For nonprofit management, interns will help develop and implement a funding strategy for a particular policy area, or work on a business recovery plan.
How does the program work?
You’ll be with us in our New York City office for 8 weeks, full-time. The dates of the program are Monday, June 5 through Friday, July 28, 2017.
In some (rare) exceptions, we can alter the dates of the program, but we really prefer candidates who can work during the official period.
Umm, will I get paid?
Yes. You’ll receive a stipend of $5,000 for the summer. We’ll also cover your local commuting costs to and from the office. We’ll occasionally even pick up the tab for lunch. Mr. Filene wouldn’t have it any other way.
How do I apply?
First, you should be in an undergraduate, master’s or doctoral program. Recent college graduates are also welcome to apply.

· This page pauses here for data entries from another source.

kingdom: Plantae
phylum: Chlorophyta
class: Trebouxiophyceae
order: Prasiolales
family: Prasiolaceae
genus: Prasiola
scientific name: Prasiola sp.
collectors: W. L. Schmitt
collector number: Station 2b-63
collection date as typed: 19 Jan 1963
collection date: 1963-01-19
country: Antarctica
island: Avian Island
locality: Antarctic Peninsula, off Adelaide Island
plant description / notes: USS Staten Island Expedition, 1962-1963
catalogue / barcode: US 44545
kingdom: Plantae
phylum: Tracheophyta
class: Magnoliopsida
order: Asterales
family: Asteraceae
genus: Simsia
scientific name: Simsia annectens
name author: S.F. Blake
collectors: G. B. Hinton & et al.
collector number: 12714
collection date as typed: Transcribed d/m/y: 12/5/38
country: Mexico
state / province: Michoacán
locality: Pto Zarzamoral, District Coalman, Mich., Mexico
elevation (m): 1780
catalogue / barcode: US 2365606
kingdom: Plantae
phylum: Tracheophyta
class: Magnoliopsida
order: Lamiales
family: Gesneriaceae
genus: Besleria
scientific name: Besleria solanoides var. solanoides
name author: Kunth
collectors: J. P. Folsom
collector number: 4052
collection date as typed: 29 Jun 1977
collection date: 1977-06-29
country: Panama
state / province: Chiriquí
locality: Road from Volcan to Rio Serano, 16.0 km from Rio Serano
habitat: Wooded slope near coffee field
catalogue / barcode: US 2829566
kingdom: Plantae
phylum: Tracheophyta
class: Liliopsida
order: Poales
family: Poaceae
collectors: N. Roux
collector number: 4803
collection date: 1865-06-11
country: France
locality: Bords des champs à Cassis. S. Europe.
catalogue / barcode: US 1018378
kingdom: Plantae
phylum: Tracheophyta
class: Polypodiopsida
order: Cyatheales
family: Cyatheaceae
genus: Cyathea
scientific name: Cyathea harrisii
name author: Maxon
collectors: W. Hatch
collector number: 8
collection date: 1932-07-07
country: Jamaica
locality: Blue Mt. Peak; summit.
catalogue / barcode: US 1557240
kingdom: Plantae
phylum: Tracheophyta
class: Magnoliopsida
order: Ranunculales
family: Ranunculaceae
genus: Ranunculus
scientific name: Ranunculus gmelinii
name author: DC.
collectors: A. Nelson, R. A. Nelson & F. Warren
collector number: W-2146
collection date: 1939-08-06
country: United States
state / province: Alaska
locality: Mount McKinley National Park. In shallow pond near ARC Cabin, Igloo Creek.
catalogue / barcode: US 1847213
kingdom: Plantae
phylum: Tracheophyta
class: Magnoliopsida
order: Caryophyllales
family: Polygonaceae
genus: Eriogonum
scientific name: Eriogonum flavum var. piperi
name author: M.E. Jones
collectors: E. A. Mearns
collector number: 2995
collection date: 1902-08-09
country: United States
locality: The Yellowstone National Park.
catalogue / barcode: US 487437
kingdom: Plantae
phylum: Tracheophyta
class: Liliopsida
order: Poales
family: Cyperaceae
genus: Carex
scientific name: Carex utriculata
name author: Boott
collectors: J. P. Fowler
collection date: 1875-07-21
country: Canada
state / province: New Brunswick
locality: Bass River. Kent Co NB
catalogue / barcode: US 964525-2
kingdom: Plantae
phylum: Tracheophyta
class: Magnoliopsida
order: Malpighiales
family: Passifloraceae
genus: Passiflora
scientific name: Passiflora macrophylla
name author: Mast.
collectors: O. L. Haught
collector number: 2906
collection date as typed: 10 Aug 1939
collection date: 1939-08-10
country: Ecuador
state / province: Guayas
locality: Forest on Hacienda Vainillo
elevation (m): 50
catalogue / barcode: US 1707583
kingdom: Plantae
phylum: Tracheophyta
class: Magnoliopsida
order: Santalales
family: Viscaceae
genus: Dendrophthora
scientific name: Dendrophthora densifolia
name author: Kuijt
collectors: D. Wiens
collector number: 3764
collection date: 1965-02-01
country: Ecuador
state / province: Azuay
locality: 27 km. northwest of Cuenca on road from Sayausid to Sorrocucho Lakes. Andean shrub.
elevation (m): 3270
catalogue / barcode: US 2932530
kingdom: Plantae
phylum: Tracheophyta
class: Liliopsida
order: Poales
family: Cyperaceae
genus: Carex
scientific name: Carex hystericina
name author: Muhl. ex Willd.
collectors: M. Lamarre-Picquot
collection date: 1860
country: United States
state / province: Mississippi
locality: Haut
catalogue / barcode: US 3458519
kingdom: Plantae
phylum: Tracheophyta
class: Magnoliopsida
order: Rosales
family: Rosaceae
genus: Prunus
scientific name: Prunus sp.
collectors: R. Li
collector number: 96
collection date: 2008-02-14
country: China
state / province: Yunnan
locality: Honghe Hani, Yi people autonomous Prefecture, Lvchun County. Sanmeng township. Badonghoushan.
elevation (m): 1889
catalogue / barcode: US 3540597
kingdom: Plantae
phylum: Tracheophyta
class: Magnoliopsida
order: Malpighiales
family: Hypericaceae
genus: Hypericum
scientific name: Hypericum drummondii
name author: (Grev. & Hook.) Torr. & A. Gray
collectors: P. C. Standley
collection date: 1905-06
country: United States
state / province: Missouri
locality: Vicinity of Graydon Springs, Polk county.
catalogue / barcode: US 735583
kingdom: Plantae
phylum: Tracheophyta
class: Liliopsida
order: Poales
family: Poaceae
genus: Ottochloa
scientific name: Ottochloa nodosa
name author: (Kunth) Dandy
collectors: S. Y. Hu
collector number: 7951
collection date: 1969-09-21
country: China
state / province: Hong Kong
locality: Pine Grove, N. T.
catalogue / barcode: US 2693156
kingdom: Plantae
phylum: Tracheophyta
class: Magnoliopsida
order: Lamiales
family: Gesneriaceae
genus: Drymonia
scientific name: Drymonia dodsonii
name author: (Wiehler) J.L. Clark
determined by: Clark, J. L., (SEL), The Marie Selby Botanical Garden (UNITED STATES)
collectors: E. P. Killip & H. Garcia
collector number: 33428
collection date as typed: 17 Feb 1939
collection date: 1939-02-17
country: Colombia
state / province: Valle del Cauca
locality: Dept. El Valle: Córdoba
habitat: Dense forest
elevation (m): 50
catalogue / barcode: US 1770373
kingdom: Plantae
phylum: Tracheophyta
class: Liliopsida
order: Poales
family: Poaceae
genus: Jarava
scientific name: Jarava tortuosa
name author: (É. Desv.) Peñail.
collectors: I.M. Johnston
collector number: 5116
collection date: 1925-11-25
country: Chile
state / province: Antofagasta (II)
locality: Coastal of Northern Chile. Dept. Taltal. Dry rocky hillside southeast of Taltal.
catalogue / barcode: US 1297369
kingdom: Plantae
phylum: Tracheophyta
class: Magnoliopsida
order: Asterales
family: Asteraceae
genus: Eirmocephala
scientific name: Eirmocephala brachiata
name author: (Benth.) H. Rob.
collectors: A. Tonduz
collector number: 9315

Second, you should read each job description carefully. You may apply for more than one internship opportunity, but each requires a separate submission. In recent years, 90% of successful applicants applied for a single internship.
If you choose to apply to more than internship, we strongly encourage you to tailor your cover letters to specifically address your interest in that particular field and opportunity. You may address your letter to the Summer Internship Selection Committee.
Third, you should be eligible to work in the United States – by being a citizen or being a student with an F-1 visa.
Dust off that resume or create a new one, write a compelling cover letter to distinguish yourself from the other applicants, and share two writing samples.
What kind of writing samples do you want?
There are no specific guidelines for the writing samples. They can be, really, anything – a paper for a class, an article or blogpost you’ve done for a publication, a report for work, or an excerpt from an essay or thesis. Each one could be a page, or two, or ten. We want to keep it simple so you don’t have to spend time trying to modify or tailor anything for us. Give us a sense of how you communicate and convey ideas. In short, pick work that represents you well.
What’s the timeline?
You must apply by February 14, 2017 to be considered. We review applications on a rolling basis, but make no decisions until after all applications have been reviewed.
We’ll schedule interviews by the end of February and make our selections by mid-March.
While we wish we could speak with all of you individually, due to the volume of applications we receive, we’re only able to contact those individuals selected for interviews.
Do you have a party line?
Nope. We value diversity of opinion here. In fact, our graduates have said that our commitment to intellectual freedom is one of the highlights of the program. You should know that we are deeply committed to advancing progressive public policy solutions. But we pride ourselves on having a big tent when it comes to defining what it means to be progressive.